## Fragmento proporcionado
===

El metaverso, según la imaginación de Mark Zuckerberg. (Foto: Meta)
Gerardo Herrera Corral
Ciudad de México /

“Hay momentos en que veo cosas que parecen salir de una novela del ciberpunk”, decía Neal Stephenson en una entrevista reciente. “La vida imita al arte”, comentó, invocando la postura filosófica que tuvo Oscar Wilde, el escritor irlandés que en uno de sus ensayos escribió: “la vida imita al arte más que el arte a la vida”.

Stephenson escribió Snow Crash hace 30 años, una novela que le daría fama y larga vida en el mundo de la ficción científica y que ha sido catalogada como ciberpunk por su estilo marcado por un futuro distópico en el que las malas condiciones de vida conviven con una avanzada tecnología. En ella, Stephenson introdujo la palabra “metaverso”, de la que Mark Zuckerberg se apropió para su nuevo proyecto y que se ha convertido en el nombre de la aspiración que las empresas de alta tecnología informática alimentan con inversiones millonarias.

===

## Consigna 1
En el fragmento sobre Neal Stephenson y el metaverso, ¿qué palabra introdujo Stephenson en su novela Snow Crash?
## Consigna 2
Prosigue el fragmento sobre Neal Stephenson y el metaverso a partir de su última oración.
No hace falta consultar los datos.

## Datos almacenados
===

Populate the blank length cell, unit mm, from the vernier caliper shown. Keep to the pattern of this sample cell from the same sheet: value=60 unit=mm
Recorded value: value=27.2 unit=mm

===

## Resultado 1
La palabra «metaverso».

## Resultado 2
Cuando le preguntan qué piensa de todo eso, el autor del legendario libro contesta: “Es una curiosa, pequeña distinción que puedo agregar a mi currículum vitae. Desde que el libro salió a la luz muchos han intentado hacerlo realidad desde diferentes compañías, lo han usado como una visión hacia la cual caminar. Han tratado de implementar la idea de lo que puede ser un metaverso y estas visiones son tan variadas como la gente que trabaja en ellas”.

El escritor que inventó también las criptomonedas en su novela Cryptonomicon no invierte en ellas y aunque ha sido invitado a conferencias especializadas en el tema no se ha arriesgado ante el potencial tecnológico que él mismo pronosticó y que podría cambiar las reglas de la economía mundial.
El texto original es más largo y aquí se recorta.